As it stands, if you don't feel ready to come out, then I think you should follow your gut. I've also found it helpful to really consider these questions: "WHY do you want to come out?" and "What you intend to achieve by doing so?". I wrote up a few examples in a previous thread, so I'll put a copy of that in a spoiler below if you'd like some food for thought.
Are you just wanting to get this off your chest? Maybe openly discussing your sexuality in an online space like this will suffice?
Do you feel like you're lying to the people around you // it's your duty to come out?
I think first and fore-mostly, it's really important to remember that being bi isn't the only thing about you. We're so much more complex and interesting than that! I'd imagine there's quite a few things that people don't know about you, in which case, maybe your sexuality should be treated no differently? Either way, try not to feel pressured by other's expectations when making this decision. This is YOUR life which means that coming out is entirely about YOU -- you should only do it when you want to and feel comfortable.
Do you feel you can't act like the 'real you' until you come out? If so, how do you want to express yourself instead? Is there a particular way you want to dress or act, but would feel too 'obviously gay'? Just like whenever we hold onto a big secret, sometimes we can get paranoid and overthink how people perceive us. You might notice all these idiosyncrasies regarding your LGBT side -- what you say, what you wear, who you like etc -- because you're closeted, but often those dots are too vague for people to draw connections! Maybe you can act like the 'real you' without coming out, in that case?

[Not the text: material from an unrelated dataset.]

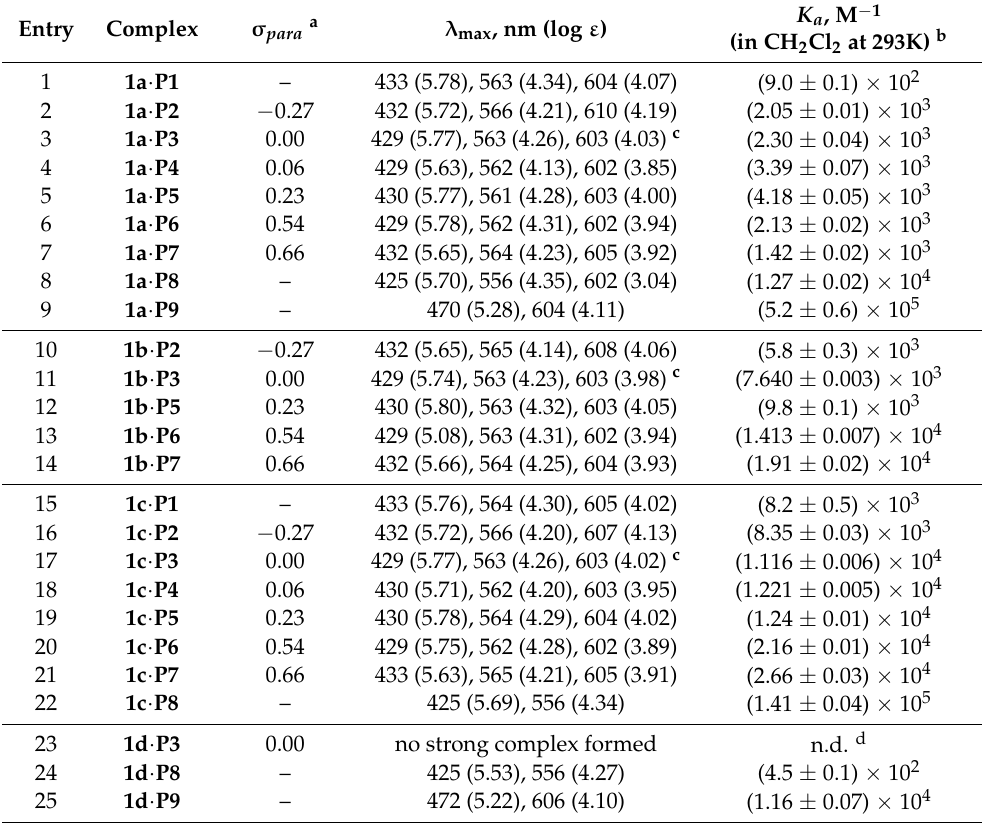
Table 2. Association constants ( K a ), Hammett substituent constants ( σ para ) for para substituted benzene rings in porphyrins P2 – P7 , and absorption maxima ( λ max ) in UV-Vis spectra for complexes of thioureas 1a – d with zinc porphyrins P1 – P9 measured in CH 2 Cl 2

Do you want to change people's homophobia / mind about LGBT stuff? If so, then realistically, will you coming out actually change their mind? Is it worth sticking yourself 'out there' right now?
Are you wanting to get into a relationship? This can be tough because obviously you'll need to come out before you can have a relationship. Maybe think about whether there is anyone at school who might reciprocate one? If not, it may not be worth coming out yet and especially if you don't feel safe. Do remember that there IS a life after school too, where you can explore with much more freedom.
I hope this might be a bit helpful! It can be extra tough sometimes, but you should be proud that you're marching through it all.